* _PROBLEM STATEMENT_: When you copy the records, keep every word exact and leave the pictures out.

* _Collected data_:
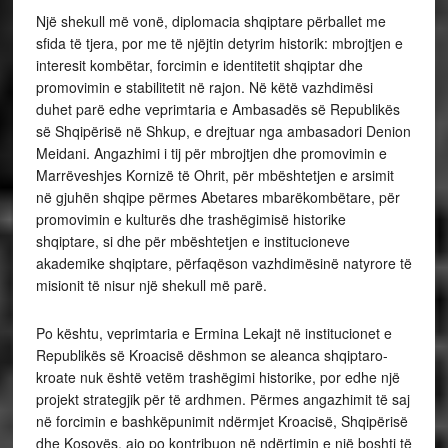
Një shekull më vonë, diplomacia shqiptare përballet me
sfida të tjera, por me të njëjtin detyrim historik: mbrojtjen e
interesit kombëtar, forcimin e identitetit shqiptar dhe
promovimin e stabilitetit në rajon. Në këtë vazhdimësi
duhet parë edhe veprimtaria e Ambasadës së Republikës
së Shqipërisë në Shkup, e drejtuar nga ambasadori Denion
Meidani. Angazhimi i tij për mbrojtjen dhe promovimin e
Marrëveshjes Kornizë të Ohrit, për mbështetjen e arsimit
në gjuhën shqipe përmes Abetares mbarëkombëtare, për
promovimin e kulturës dhe trashëgimisë historike
shqiptare, si dhe për mbështetjen e institucioneve
akademike shqiptare, përfaqëson vazhdimësinë natyrore të
misionit të nisur një shekull më parë.
Po kështu, veprimtaria e Ermina Lekajt në institucionet e
Republikës së Kroacisë dëshmon se aleanca shqiptaro-
kroate nuk është vetëm trashëgimi historike, por edhe një
projekt strategjik për të ardhmen. Përmes angazhimit të saj
në forcimin e bashkëpunimit ndërmjet Kroacisë, Shqipërisë
dhe Kosovës, ajo po kontribuon në ndërtimin e një boshti të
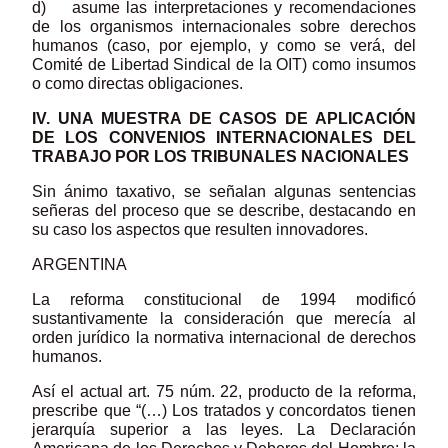
d) asume las interpretaciones y recomendaciones
de los organismos internacionales sobre derechos
humanos (caso, por ejemplo, y como se verá, del
Comité de Libertad Sindical de la OIT) como insumos
o como directas obligaciones.
IV. UNA MUESTRA DE CASOS DE APLICACIÓN
DE LOS CONVENIOS
INTERNACIONALES DEL
TRABAJO POR LOS TRIBUNALES NACIONALES
Sin ánimo taxativo, se señalan algunas sentencias
señeras del proceso que se describe, destacando en
su caso los aspectos que resulten innovadores.
ARGENTINA
La reforma constitucional de 1994 modificó
sustantivamente la consideración que merecía al
orden jurídico la normativa internacional de derechos
humanos.
Así el actual art. 75 núm. 22, producto de la reforma,
prescribe que “(…) Los tratados y concordatos tienen
jerarquía superior a las leyes. La Declaración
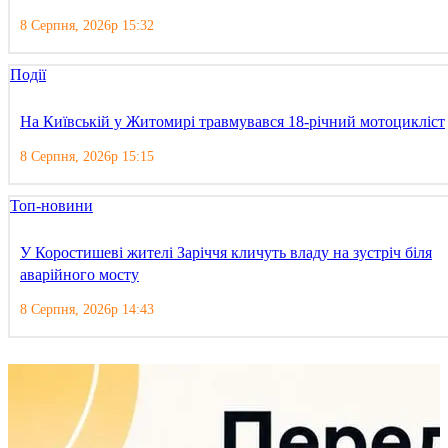
8 Серпня, 2026р 15:32
Події
На Київській у Житомирі травмувався 18-річний мотоцикліст
8 Серпня, 2026р 15:15
Топ-новини
У Коростишеві жителі Заріччя кличуть владу на зустріч біля
аварійного мосту
8 Серпня, 2026р 14:43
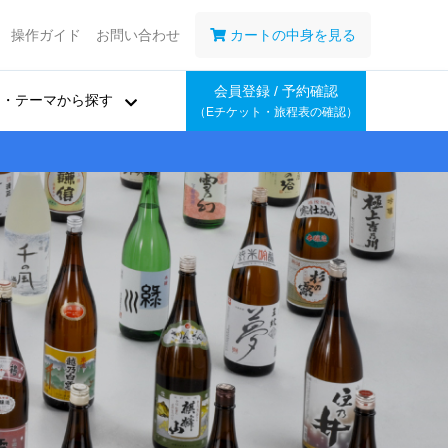
操作ガイド
お問い合わせ
カートの中身を見る
会員登録 / 予約確認
ア・テーマから探す
（Eチケット・旅程表の確認）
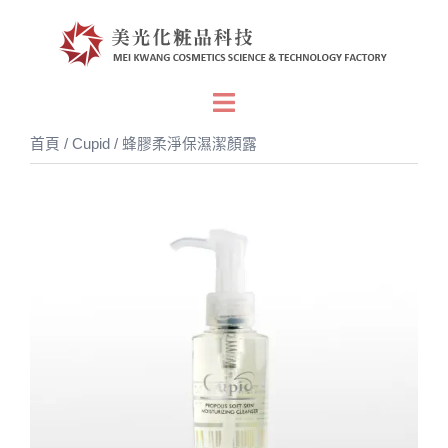
跳
至
主
要
Toggle
內
menu
首頁
/
Cupid
/ 蜂膠柔淨保濕潔顏露
容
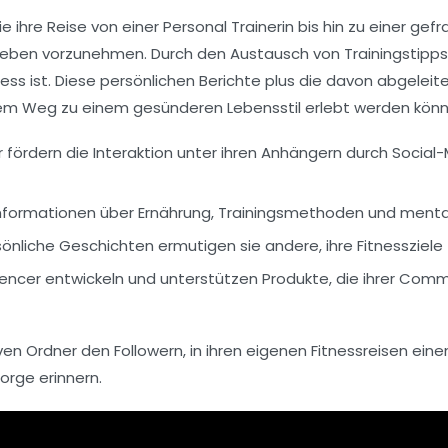
ie ihre Reise von einer Personal Trainerin bis hin zu einer ge
ben vorzunehmen. Durch den Austausch von Trainingstipps u
ness ist. Diese persönlichen Berichte plus die davon abgeleite
em Weg zu einem gesünderen Lebensstil erlebt werden könn
r fördern die Interaktion unter ihren Anhängern durch Soc
formationen über Ernährung, Trainingsmethoden und mentale
önliche Geschichten ermutigen sie andere, ihre Fitnessziele
luencer entwickeln und unterstützen Produkte, die ihrer Co
en Ordner den Followern, in ihren eigenen Fitnessreisen ein
sorge
erinnern.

* _SOLUTION TO THE PROBLEM_:
Një shekull më vonë, diplomacia shqiptare përballet me
sfida të tjera, por me të njëjtin detyrim historik: mbrojtjen e
interesit kombëtar, forcimin e identitetit shqiptar dhe
promovimin e stabilitetit në rajon. Në këtë vazhdimësi
duhet parë edhe veprimtaria e Ambasadës së Republikës
së Shqipërisë në Shkup, e drejtuar nga ambasadori Denion
Meidani. Angazhimi i tij për mbrojtjen dhe promovimin e
Marrëveshjes Kornizë të Ohrit, për mbështetjen e arsimit
në gjuhën shqipe përmes Abetares mbarëkombëtare, për
promovimin e kulturës dhe trashëgimisë historike
shqiptare, si dhe për mbështetjen e institucioneve
akademike shqiptare, përfaqëson vazhdimësinë natyrore të
misionit të nisur një shekull më parë.
Po kështu, veprimtaria e Ermina Lekajt në institucionet e
Republikës së Kroacisë dëshmon se aleanca shqiptaro-
kroate nuk është vetëm trashëgimi historike, por edhe një
projekt strategjik për të ardhmen. Përmes angazhimit të saj
në forcimin e bashkëpunimit ndërmjet Kroacisë, Shqipërisë
dhe Kosovës, ajo po kontribuon në ndërtimin e një boshti të
d) asume las interpretaciones y recomendaciones
de los organismos internacionales sobre derechos
humanos (caso, por ejemplo, y como se verá, del
Comité de Libertad Sindical de la OIT) como insumos
o como directas obligaciones.
IV. UNA MUESTRA DE CASOS DE APLICACIÓN
DE LOS CONVENIOS
INTERNACIONALES DEL
TRABAJO POR LOS TRIBUNALES NACIONALES
Sin ánimo taxativo, se señalan algunas sentencias
señeras del proceso que se describe, destacando en
su caso los aspectos que resulten innovadores.
ARGENTINA
La reforma constitucional de 1994 modificó
sustantivamente la consideración que merecía al
orden jurídico la normativa internacional de derechos
humanos.
Así el actual art. 75 núm. 22, producto de la reforma,
prescribe que “(…) Los tratados y concordatos tienen
jerarquía superior a las leyes. La Declaración
8 Серпня, 2026р 15:32
Події
На Київській у Житомирі травмувався 18-річний мотоцикліст
8 Серпня, 2026р 15:15
Топ-новини
У Коростишеві жителі Заріччя кличуть владу на зустріч біля
аварійного мосту
8 Серпня, 2026р 14:43
操作ガイド
お問い合わせ
カートの中身を見る
会員登録 / 予約確認
ア・テーマから探す
（Eチケット・旅程表の確認）
跳
至
主
要
Toggle
內
menu
首頁
/
Cupid
/ 蜂膠柔淨保濕潔顏露
容
ie ihre Reise von einer Personal Trainerin bis hin zu einer ge
ben vorzunehmen. Durch den Austausch von Trainingstipps u
ness ist. Diese persönlichen Berichte plus die davon abgeleite
em Weg zu einem gesünderen Lebensstil erlebt werden könn
r fördern die Interaktion unter ihren Anhängern durch Soc
formationen über Ernährung, Trainingsmethoden und mentale
önliche Geschichten ermutigen sie andere, ihre Fitnessziele
luencer entwickeln und unterstützen Produkte, die ihrer Co
en Ordner den Followern, in ihren eigenen Fitnessreisen ein
sorge
erinnern.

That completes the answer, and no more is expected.